DIRECTIONS → Condense the paragraph of the blog post below beginning "At the beginning of the week" into a short bulleted list that keeps its main facts.

DOCUMENT SEGMENT →
_ _ _ _ _

These Aren't The Droids You're Looking For
I am gripped by a certain superstitious paranoia (against speaking about certain things) and that is rendering me a blogger with not much to say. So I will treat you to a few odds and ends from my most assuredly odd mind.
1) The Red Menace Approaches
At the beginning of the week, Cait and I went to Dr. Reserved's office, which is in a downtown medical building. The elevators conspired to run on very odd schedules, such that at 9:00 am as the lobby filled up with people, only one elevator arrived. The horde stuffed itself into its confines, and we ascended. About halfway up, I noticed someone gesturing oddly out of the corner of my eye. I turned to look, and discovered an old family friend of my parents'. Strangely, he was motioning shhhhhh! at me. Baffled, I stayed quiet, but kept turning his direction every few seconds. Every time, he made the same gesture. Just as I was about to say something, the elevator stopped at the floor before ours, and my acquaintance started to get off. As he moved away from the back of the elevator, the reason for his strange action became apparent in the form of his floppy-hatted, giant-shirt-shrouded wife whose face looked a bit like she'd been a little too close to the test range for the Manhattan Project.
So what is the etiquette for greeting someone after they've had cosmetic surgery, anyway? (I don't mean for when you bump into them in the elevator on the way to their doctor's for the post-op visit, I mean weeks later, when they look lovely, but, well, altered.) It seems awkward and impolite to say, "Hey, babe, niiiiice facelift!" or "Chemical peel or sandpaper? I'm in the market myself!" but NOT saying anything would seem to invalidate the thousands of dollars poured into the physician's boat.
Inquiring minds want to know.
And now, I'll return to my previously scheduled couch.

_ _ _ _ _

SUPPLIED ENTRIES →
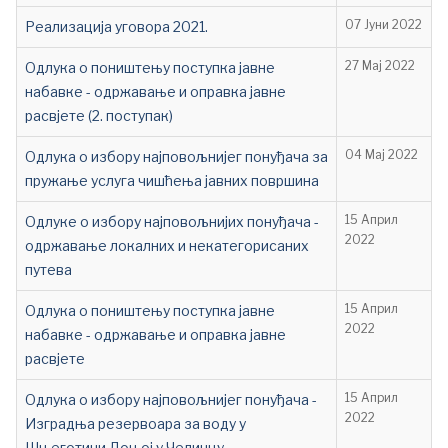
Реализација уговора 2021.
07 Јуни 2022
Одлука о поништењу поступка јавне
27 Мај 2022
набавке - одржавање и оправка јавне
расвјете (2. поступак)
Одлука о избору најповољнијег понуђача за
04 Мај 2022
пружање услуга чишћења јавних површина
Одлуке о избору најповољнијих понуђача -
15 Април
2022
одржавање локалних и некатегорисаних
путева
Одлука о поништењу поступка јавне
15 Април
2022
набавке - одржавање и оправка јавне
расвјете
Oдлука о избору најповољнијег понуђача -
15 Април
2022
Изградња резервоара за воду у
Шњеготини Доњој у Челинцу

_ _ _ _ _

RESULT OF THIS EXERCISE →
- Early in the week, the writer and Cait went to Dr. Reserved's office in a downtown medical building.
- At 9:00 am only one elevator came to a crowded lobby, and everyone packed into it.
- Partway up, the writer spotted an old family friend of the writer's parents, who kept silently signaling shhhhhh!
- The puzzled writer stayed quiet until the friend got off one floor below theirs.
- As he left, his wife became visible behind him in a floppy hat and oversized shirt, her face looking badly damaged, which explained his signals.